*AIM OF THE TASK*:
When the string "right" occurs in a line of the listing below, return that line.
☆ ☆ ☆ ☆ ☆ ☆ ☆
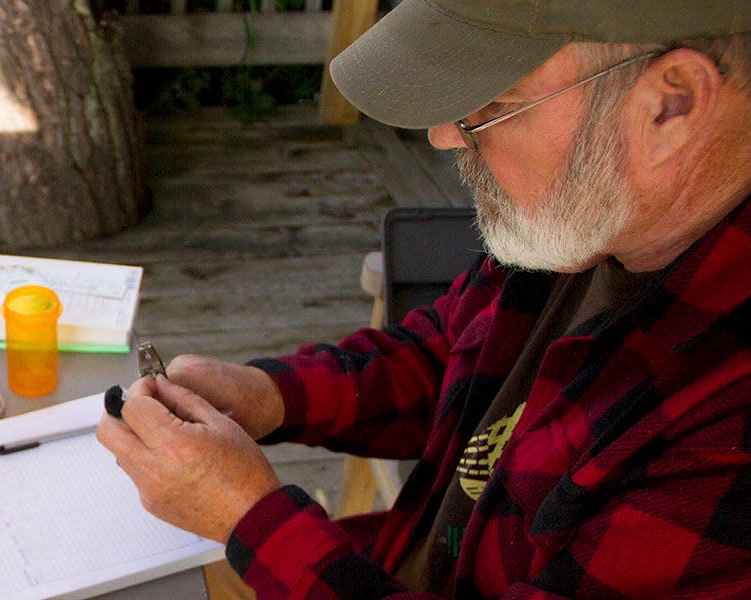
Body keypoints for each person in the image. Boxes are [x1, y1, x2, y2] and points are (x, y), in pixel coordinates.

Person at [97, 0, 750, 597]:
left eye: (491, 102)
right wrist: (266, 396)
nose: (444, 134)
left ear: (673, 103)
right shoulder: (590, 215)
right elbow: (451, 355)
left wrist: (248, 517)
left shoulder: (725, 432)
☆ ☆ ☆ ☆ ☆ ☆ ☆
*WRITTEN RESPONSE*:
right wrist: (266, 396)
right shoulder: (590, 215)
right elbow: (451, 355)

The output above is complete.